Providers urge advisers to help close protection gap

Providers urge advisers to help close protection gap

Cirencester Friendly has urged advisers to help tackle the problem of Britons being unprepared for a long-term absence from work, in response to research showing 53 per cent of workers would depend on the state in the event of being off due to illness or injury.

The income protection provider commissioned YouGov to interview a sample of 2,007 UK adults, and found that 41 per cent of workers think they would last less than three months before they ran into financial difficulties.

Cirencester pointed out that although employment contracts will vary, workers who are off sick for four or more days in a row are entitled to a minimum of £88.45 through statutory sick pay - paid for 28 weeks by the employer.

Thereafter, the claimant has to make an application for employment and support allowance, with an assessment rate of £57.90 per week for under 25s and £73.10 for over 25s is paid for up to 13 weeks and then either £102.15 or £109.30 per week depending on circumstances thereafter.

The current UK average earnings is £488 per week so the provider argued that even a temporary reliance on statutory sick pay or employment and support allowance would result in a significant financial shortfall for many workers.
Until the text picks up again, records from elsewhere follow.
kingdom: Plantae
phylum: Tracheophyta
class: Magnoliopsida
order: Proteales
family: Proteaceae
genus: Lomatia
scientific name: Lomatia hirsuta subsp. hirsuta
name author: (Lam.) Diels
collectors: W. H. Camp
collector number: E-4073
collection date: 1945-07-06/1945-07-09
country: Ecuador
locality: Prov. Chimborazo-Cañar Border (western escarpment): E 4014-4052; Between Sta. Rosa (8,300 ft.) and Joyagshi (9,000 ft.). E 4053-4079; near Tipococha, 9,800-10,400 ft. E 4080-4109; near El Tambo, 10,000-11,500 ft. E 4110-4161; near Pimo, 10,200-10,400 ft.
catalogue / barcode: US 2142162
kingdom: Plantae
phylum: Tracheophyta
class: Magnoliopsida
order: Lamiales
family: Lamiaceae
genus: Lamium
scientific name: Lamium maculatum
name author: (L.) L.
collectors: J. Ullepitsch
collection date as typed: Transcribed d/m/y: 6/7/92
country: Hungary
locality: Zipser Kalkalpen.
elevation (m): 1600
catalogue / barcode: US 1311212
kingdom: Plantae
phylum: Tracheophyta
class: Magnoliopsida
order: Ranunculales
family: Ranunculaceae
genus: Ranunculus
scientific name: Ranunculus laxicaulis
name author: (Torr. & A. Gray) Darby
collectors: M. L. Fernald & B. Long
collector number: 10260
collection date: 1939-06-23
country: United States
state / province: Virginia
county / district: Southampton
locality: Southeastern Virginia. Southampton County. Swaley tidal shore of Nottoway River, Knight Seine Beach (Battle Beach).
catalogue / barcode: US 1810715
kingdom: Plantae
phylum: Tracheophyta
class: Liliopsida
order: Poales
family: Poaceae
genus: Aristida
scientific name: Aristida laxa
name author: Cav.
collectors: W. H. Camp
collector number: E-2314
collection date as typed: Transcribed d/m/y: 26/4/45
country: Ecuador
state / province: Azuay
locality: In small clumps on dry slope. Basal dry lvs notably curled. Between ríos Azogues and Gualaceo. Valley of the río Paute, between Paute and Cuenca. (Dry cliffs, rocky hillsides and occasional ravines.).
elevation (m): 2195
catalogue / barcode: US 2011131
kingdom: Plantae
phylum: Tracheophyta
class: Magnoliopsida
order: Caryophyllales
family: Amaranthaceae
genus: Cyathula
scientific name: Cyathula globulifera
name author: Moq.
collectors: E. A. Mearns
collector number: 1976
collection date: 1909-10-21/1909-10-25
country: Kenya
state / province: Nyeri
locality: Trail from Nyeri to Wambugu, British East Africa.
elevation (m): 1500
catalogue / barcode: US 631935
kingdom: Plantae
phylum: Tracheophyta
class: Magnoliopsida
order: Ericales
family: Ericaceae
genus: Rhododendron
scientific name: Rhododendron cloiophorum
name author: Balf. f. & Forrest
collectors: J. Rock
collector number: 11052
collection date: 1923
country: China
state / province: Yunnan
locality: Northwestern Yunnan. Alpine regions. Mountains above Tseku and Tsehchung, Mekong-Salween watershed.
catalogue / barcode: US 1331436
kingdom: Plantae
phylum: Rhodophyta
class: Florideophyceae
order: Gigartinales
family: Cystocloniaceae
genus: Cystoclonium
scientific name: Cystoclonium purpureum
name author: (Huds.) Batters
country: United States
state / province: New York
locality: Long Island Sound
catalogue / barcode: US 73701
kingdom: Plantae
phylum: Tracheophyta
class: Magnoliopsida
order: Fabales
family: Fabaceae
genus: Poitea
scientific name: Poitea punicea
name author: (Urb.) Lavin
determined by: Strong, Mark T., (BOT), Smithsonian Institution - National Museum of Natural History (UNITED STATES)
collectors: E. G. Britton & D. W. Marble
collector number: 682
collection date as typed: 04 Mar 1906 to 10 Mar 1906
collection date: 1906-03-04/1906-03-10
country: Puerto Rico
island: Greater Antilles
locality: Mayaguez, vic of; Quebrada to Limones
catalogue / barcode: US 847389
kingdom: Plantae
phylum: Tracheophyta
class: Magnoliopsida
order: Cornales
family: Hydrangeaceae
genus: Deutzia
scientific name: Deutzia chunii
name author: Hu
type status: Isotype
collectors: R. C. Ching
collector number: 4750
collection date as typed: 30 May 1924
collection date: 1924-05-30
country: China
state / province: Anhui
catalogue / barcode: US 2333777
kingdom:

Office of National Statistics data this year showed that over 2.5m people have been unable to work for three months or more and are claiming illness-related benefits.

Rebecca Young, head of marketing at Cirencester Friendly, commented that the findings should serve as a warning to the adviser community and UK population as a whole.

“Protecting earnings is an important aspect of sound financial planning; those who are unable to work due to illness or injury face a dramatic reduction in their income which in turn, results in difficulty making mortgage repayments or paying rent, buying food and paying bills.

“Responsible advisers have a duty to ensure that their clients have put adequate safeguards in place should the worst happen.”